NFL player agents say the business of recruiting college football players has changed because of two measures that were passed by the NFLPA earlier this year. First, the union revoked the so-called “Junior Rule,” which prohibited agents from any contact with college players who were less than three years removed from high school. Secondly, it passed a new rule that mandates that only NFLPA-certified agents can recruit players.

What it all means is that the pool of players agents can recruit is much larger now. Theoretically, that pool is four times larger as agents can talk to all college players, although it is believed most of the increased recruiting is focused on juniors.

Agents agreed that the end of the Junior Rule was changing the recruiting dynamic. The Junior Rule, which was first enacted in 2007, was scrapped after prominent agents complained that it gave an unfair advantage to those willing to break it. One new element to the landscape is that the families of underclassmen can now engage with agents, and they have been requesting meetings in the past few months, even if their sons are not planning to declare for the 2013 NFL draft.

Players still sign with agents at the same time — typically when their college eligibility is up after their last bowl game. But players and families of both seniors and now underclassmen have been engaging with agents far earlier, and agents are taking more meetings.

“If you are not talking to a quality junior and you wait a year, then you are too late the following year,” Herman said.

Lagardère’s Joel Segal said there are very few days when agents aren’t traveling.
Photo by: AP IMAGES
Herman is not the only agent traveling more these days.

“Between Sunday, Monday and Thursday games and recruiting, there seems to be very few days where you don’t have somewhere to go,” said Joel Segal, president of football for Lagardère Unlimited, which represents about 65 NFL players.

“More traveling can be required as the process starts earlier and earlier,” said agent Todd France, who represents more than 50 NFL players and represented a top-five NFL draft pick in the last two years.

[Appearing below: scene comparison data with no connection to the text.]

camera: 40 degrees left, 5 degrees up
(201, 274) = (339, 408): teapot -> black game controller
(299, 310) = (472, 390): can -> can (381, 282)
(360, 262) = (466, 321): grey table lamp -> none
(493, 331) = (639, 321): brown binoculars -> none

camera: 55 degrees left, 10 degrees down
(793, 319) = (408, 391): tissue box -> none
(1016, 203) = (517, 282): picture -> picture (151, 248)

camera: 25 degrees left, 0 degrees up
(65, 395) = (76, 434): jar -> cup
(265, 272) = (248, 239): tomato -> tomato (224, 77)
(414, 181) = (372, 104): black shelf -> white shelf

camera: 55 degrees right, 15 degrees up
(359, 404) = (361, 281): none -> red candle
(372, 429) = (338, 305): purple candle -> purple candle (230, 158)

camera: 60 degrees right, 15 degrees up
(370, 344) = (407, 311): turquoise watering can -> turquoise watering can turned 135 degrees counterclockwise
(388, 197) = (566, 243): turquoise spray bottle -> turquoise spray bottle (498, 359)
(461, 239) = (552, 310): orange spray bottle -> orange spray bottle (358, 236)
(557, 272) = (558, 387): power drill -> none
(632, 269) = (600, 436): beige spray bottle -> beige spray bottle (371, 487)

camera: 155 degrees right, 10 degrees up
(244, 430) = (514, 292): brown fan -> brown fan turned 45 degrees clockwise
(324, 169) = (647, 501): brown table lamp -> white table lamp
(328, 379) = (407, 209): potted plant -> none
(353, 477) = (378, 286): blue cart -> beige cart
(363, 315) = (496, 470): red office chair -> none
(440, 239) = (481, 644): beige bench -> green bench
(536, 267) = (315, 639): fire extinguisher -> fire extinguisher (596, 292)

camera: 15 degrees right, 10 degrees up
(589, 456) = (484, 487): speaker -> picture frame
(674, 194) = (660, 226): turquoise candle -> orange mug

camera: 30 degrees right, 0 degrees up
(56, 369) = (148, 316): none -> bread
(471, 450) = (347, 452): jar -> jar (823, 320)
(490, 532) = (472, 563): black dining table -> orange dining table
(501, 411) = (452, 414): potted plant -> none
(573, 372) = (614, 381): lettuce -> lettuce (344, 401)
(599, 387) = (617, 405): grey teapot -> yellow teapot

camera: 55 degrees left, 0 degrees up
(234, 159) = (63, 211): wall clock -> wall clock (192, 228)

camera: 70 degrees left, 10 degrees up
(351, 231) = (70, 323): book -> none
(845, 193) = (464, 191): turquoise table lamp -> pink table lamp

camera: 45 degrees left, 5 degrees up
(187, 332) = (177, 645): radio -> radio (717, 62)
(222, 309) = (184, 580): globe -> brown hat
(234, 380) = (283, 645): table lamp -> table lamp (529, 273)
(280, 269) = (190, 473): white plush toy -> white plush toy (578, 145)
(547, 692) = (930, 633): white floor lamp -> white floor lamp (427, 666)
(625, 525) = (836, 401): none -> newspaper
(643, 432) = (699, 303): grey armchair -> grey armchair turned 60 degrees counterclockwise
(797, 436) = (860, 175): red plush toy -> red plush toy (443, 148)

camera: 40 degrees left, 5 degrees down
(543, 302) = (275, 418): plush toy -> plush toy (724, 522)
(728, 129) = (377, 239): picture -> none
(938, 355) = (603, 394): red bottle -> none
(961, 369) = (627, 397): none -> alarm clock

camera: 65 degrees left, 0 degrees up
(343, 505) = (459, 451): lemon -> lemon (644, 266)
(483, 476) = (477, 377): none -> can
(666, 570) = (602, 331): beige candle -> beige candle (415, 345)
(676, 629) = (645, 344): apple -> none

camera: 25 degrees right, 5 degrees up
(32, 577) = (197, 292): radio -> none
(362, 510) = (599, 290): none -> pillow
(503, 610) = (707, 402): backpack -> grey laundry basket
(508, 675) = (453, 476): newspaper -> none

Agents interviewed for this story could not detail what impact the new rule prohibiting anyone other than an NFLPA-certified agent from recruiting players may have on the business. NFLPA-certified agents must pass a background check, among other things, and this rule was designed to raise the standard of player representation and is part of the union’s ongoing effort to keep potentially unscrupulous people away from players. Agents suggested that rivals were trying to find a way around this new rule, with some expressing suspicion that “marketing agents,” not contract agents, and other athlete representatives who are not NFLPA-certified are meeting with players in an effort to steer them to certain NFL contract agents.

“You have so-called ‘marketing guys’ helping with a 320-pound offensive lineman, when there is very little marketing you can do with an offensive lineman,” Herman noted, wryly.

Veteran agent Pat Dye Jr. said he was in favor of the new rule changes, but like a lot of agents interviewed for this story, he wonders how the NFLPA will be able to enforce the new regulation allowing only certified agents to recruit players, especially with so many agents meeting with so many players all over the country.

“It’s going to be hard to prove,” Dye said. “With all the [potential] violations, it will be like trying to clear the Sahara Desert with a tablespoon.”

Agents were also unsure what impact the NFLPA rules would have on the marketplace and which agents would end up signing top talent under the new rules.

“It’s still too early to tell,” said prominent agent Eugene Parker, head of the football division at Relativity Sports. “Revoking the Junior Rule is definitely better. These guys [college football players] need time to hear from the legitimate people. They were hearing from the other people anyway. I think after you have a round of recruiting, you will have a better idea of how it worked out.”